Movie Review: Tomorrow at Seven (1933)

Synopsis: Crime author Neil Broderick is writing a book about the Black Ace, a killer known for warning his victims in advance by giving them an Ace of Spades. He visits wealthy Black Ace expert Thornton Drake in Chicago, befriending Martha, the daughter of Drake's secretary Austin Winters, on the train ride there. When the Black Ace leaves a warning message in a puzzle, the group, along with two police officers, take a private plane to Louisiana. However, the threat wasn't meant for Drake and during a blackout on the plane, Winters is murdered instead.

Who's in it? The movie stars Chester Morris, Vivienne Osborne, Frank McHugh, Allen Jenkins and Grant Mitchell.


Review: I came across this movie on Paramount Plus early this morning and, while the description left a lot to be desired, the short runtime made it a good choice before heading into the office. Overall, I'd have to say it exceeded my expectations.

I am a big fan of "locked room" mysteries and there isn't a better locked room than a private plane in the air. Counting the crew, it left just seven suspects. On top of it, there was the mystery about why Winters (Mitchell) was the one who was murdered other than his employer. Was it just a mistake or was he the primary target? He had a letter claiming to know the killer's identity but, since it was stolen before it was read, there was no way of knowing if he actually did know.

I don't know if the movie really needed the comic relief from the bumbling officers, Dugan (Jenkins) and Clancy (McHugh), though it did add an additional element I found I enjoyed. This was partly because they were a little too incompetent and it made me wonder if one (or both) was actually the killer. It's not as though anyone took the time to verify their identities.

I also liked how even the main protagonist Broderick (Morris), was portrayed in a way that didn't leave him above suspicion. Much like the police officers, we aren't given a lot of information about him, including any sort of proof he really was Neil Broderick. It kept the door open for a surprise twist, especially when Broderick starts behaving suspiciously and a car is revealed to be waiting for him in Louisiana.

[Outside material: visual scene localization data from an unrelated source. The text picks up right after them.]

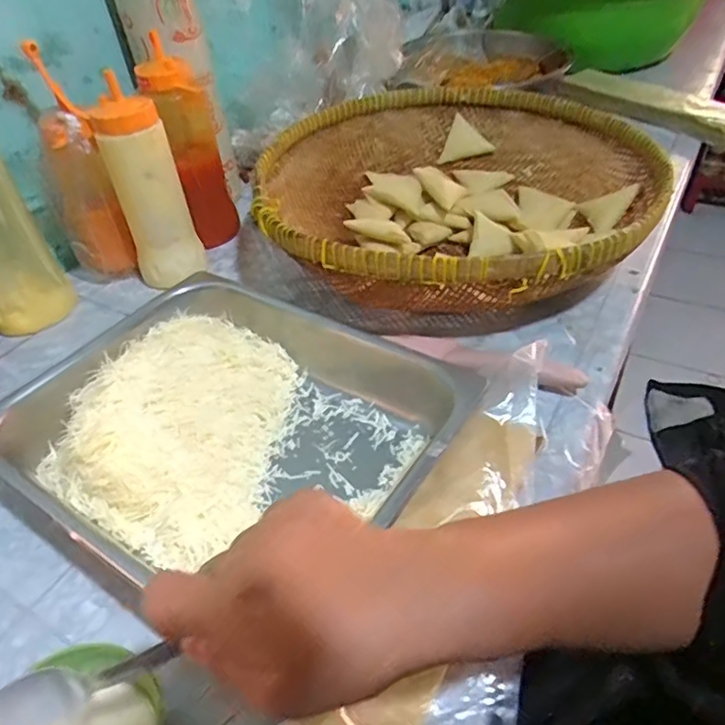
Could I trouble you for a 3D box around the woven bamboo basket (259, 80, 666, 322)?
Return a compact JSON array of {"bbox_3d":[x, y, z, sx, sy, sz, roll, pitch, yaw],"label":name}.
[{"bbox_3d":[0.101,-0.184,0.675,0.414,0.111,0.430,-2,42,2],"label":"woven bamboo basket"}]

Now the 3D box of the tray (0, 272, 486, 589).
[{"bbox_3d":[-0.103,0.054,0.463,0.323,0.061,0.254,20,48,26],"label":"tray"}]

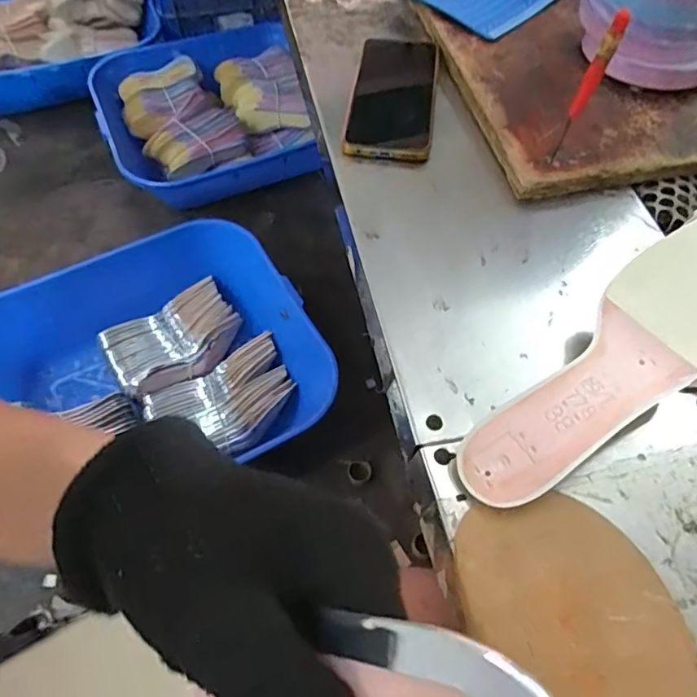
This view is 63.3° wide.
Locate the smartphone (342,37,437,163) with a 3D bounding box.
[{"bbox_3d":[0.042,-0.235,0.514,0.072,0.015,0.171,7,58,2],"label":"smartphone"}]

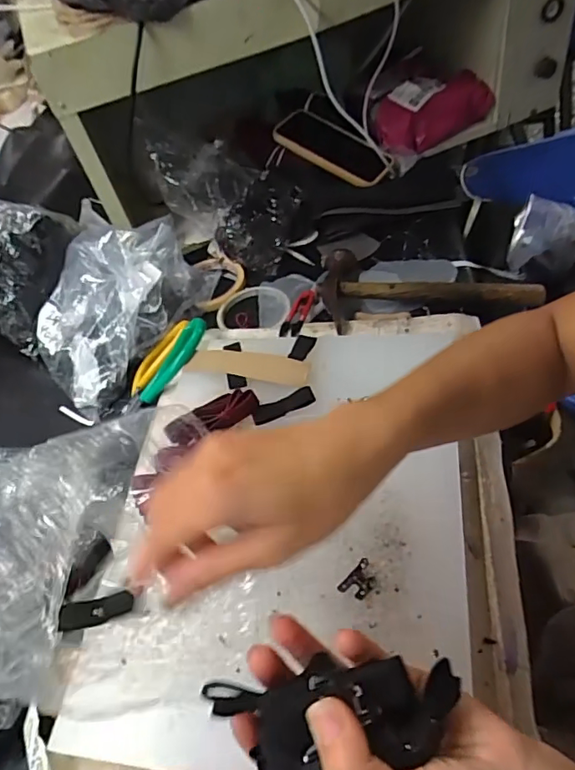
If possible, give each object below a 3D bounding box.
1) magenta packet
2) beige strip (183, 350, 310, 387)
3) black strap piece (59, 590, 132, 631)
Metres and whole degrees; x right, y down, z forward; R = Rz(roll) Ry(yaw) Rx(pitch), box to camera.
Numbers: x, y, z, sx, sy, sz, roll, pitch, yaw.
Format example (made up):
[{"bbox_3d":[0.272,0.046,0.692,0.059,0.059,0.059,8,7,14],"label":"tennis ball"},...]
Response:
[{"bbox_3d":[0.200,-0.388,0.748,0.169,0.066,0.069,-29,50,-11],"label":"magenta packet"},{"bbox_3d":[-0.040,-0.019,0.506,0.123,0.009,0.028,10,67,19],"label":"beige strip"},{"bbox_3d":[-0.134,0.158,0.372,0.049,0.011,0.017,-17,49,-1],"label":"black strap piece"}]

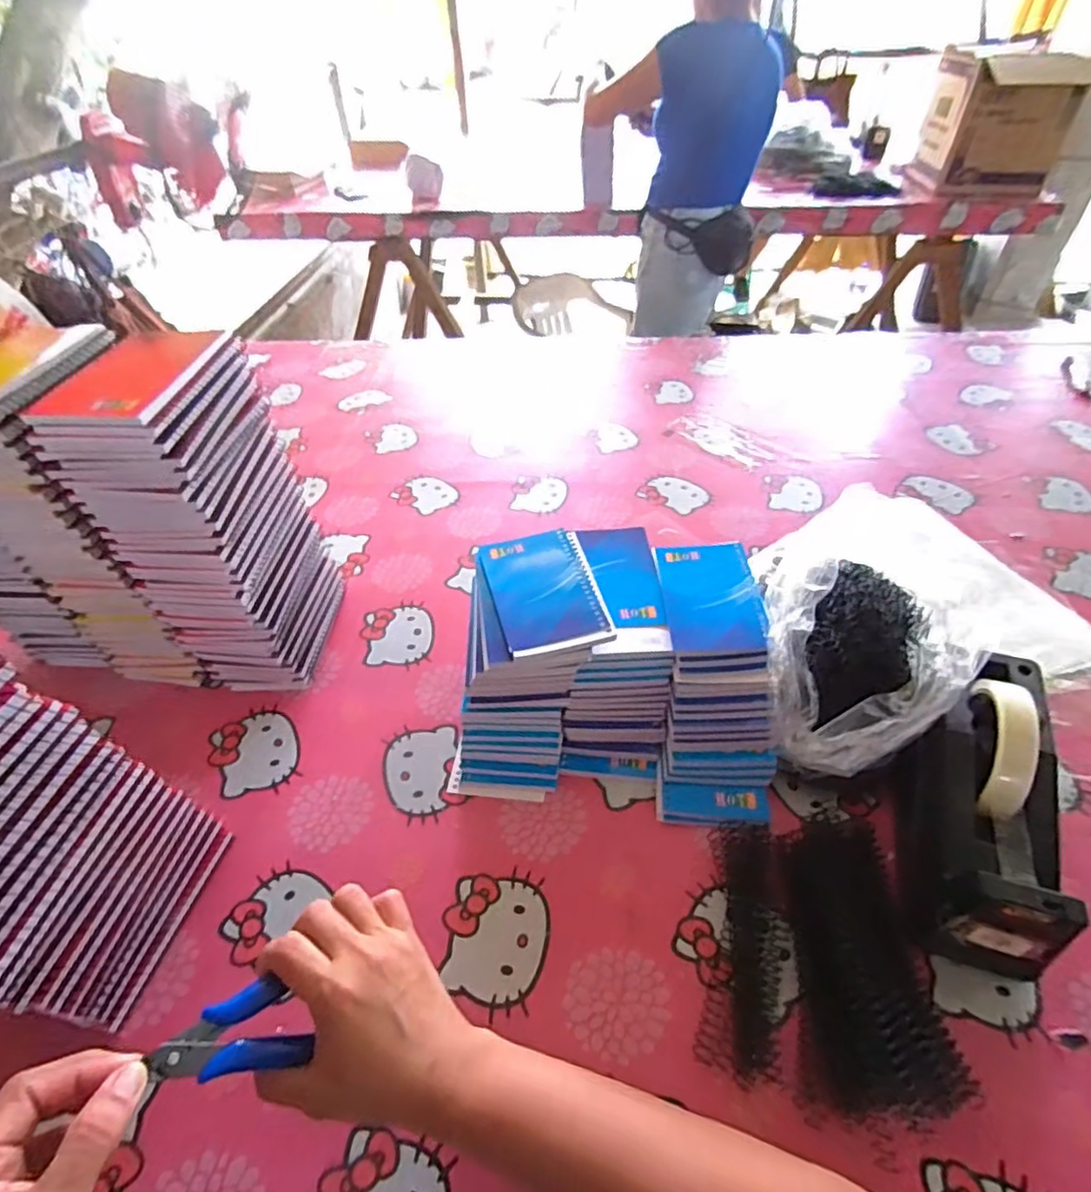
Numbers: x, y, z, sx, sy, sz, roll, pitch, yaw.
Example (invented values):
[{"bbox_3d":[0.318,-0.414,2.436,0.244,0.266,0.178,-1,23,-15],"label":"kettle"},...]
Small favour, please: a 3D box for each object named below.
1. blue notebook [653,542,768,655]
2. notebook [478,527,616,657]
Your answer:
[{"bbox_3d":[0.141,-0.002,0.518,0.078,0.014,0.130,-1,45,2],"label":"blue notebook"},{"bbox_3d":[-0.001,-0.009,0.503,0.082,0.007,0.134,-11,46,-8],"label":"notebook"}]

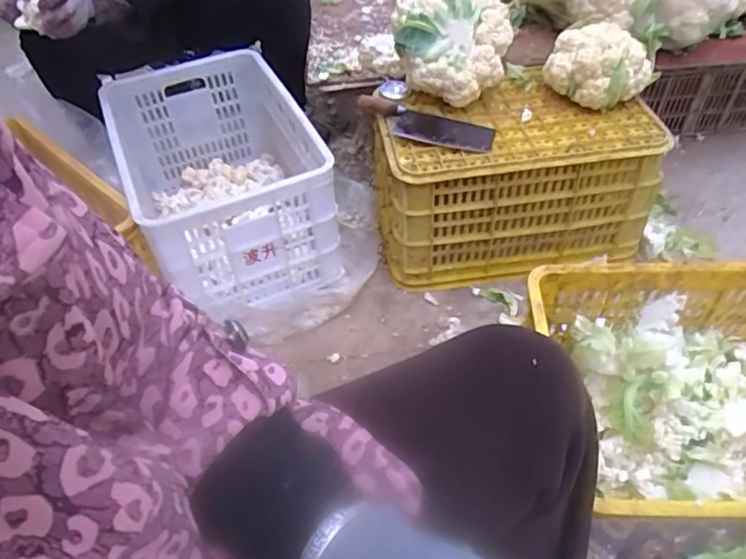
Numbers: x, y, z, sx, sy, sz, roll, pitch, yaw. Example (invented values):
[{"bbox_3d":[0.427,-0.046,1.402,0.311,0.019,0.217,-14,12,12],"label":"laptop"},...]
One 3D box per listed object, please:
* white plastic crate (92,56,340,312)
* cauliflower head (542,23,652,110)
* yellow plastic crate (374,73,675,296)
[{"bbox_3d":[-0.318,-0.222,1.226,0.374,0.259,0.529,-17,50,-10],"label":"white plastic crate"},{"bbox_3d":[0.414,-0.403,1.097,0.131,0.114,0.164,-29,53,-19],"label":"cauliflower head"},{"bbox_3d":[0.268,-0.211,1.185,0.502,0.270,0.293,-11,50,-5],"label":"yellow plastic crate"}]

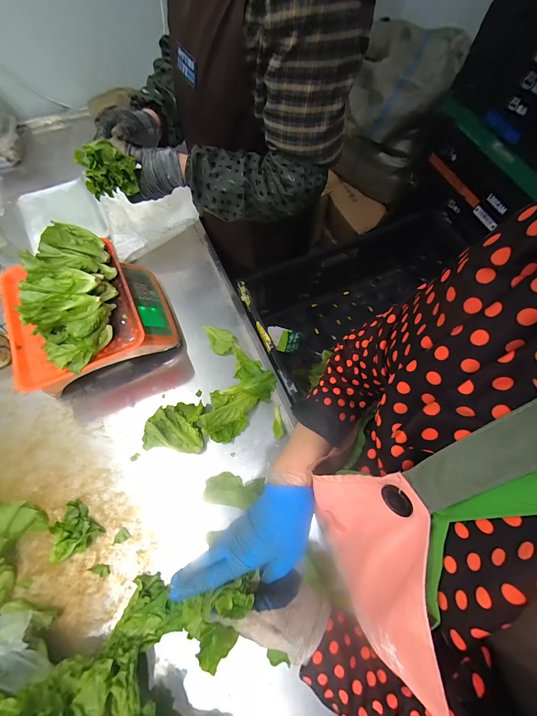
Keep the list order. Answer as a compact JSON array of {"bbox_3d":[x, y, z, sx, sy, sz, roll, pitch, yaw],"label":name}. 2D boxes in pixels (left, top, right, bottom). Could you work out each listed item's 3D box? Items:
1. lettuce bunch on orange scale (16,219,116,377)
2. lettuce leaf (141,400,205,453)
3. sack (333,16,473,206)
[{"bbox_3d":[-0.364,-0.134,0.529,0.118,0.083,0.294,-11,68,-5],"label":"lettuce bunch on orange scale"},{"bbox_3d":[-0.188,0.129,0.562,0.116,0.079,0.095,4,68,0],"label":"lettuce leaf"},{"bbox_3d":[0.441,-0.850,1.038,0.268,0.445,0.269,20,69,7],"label":"sack"}]

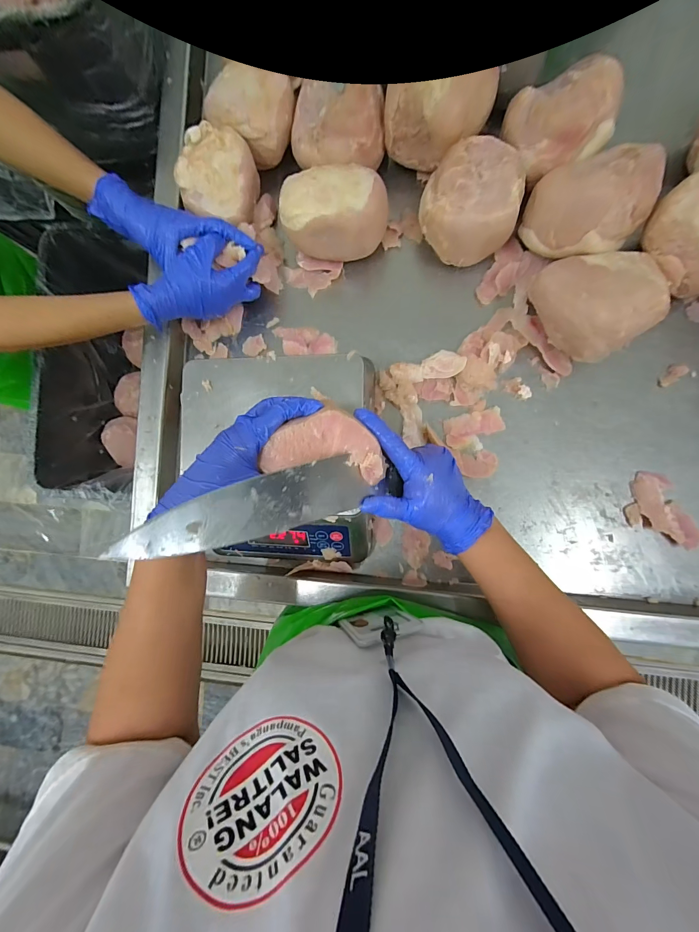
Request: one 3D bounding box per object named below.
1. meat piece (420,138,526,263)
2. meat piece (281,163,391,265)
[{"bbox_3d":[0.158,-0.348,0.483,0.121,0.093,0.126,0,88,7],"label":"meat piece"},{"bbox_3d":[-0.019,-0.338,0.491,0.140,0.100,0.085,-8,87,6],"label":"meat piece"}]

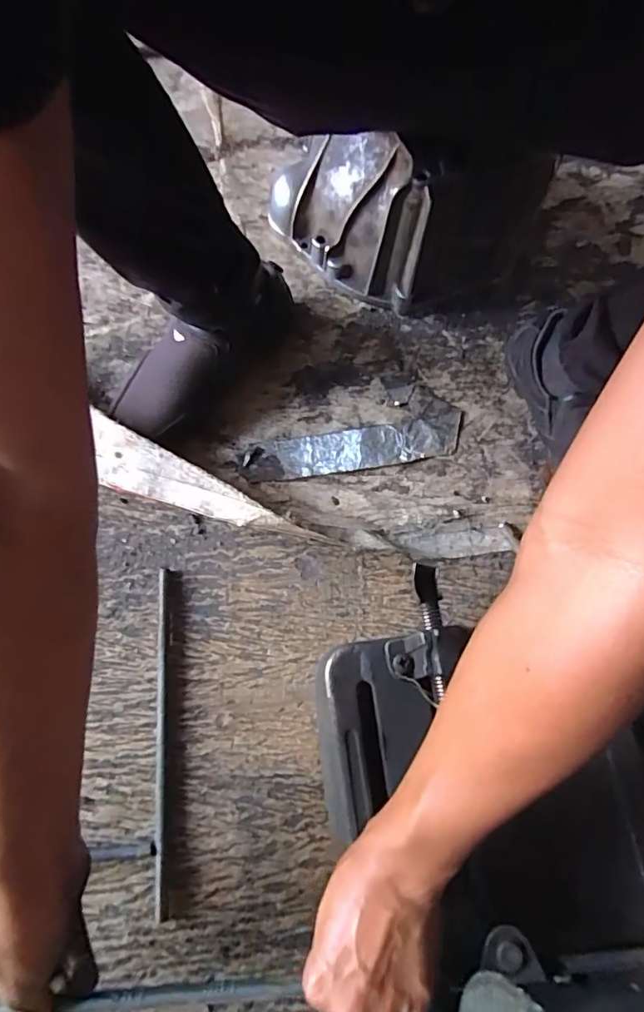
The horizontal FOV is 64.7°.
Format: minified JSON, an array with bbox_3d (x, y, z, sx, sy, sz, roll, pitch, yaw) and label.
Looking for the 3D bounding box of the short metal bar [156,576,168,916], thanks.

My biggest complaint about the movie is, while it reveals who the killer is, it neglects to give a motive for his killing spree, just Winters' death. The movie was fine without it, but it was just one of those details that would have made it a lot better, at least in my opinion.

Final Opinion: The ending is a bit rushed and leaves out some pertinent information about the killer but overall, I still enjoyed watching what was a decent mystery.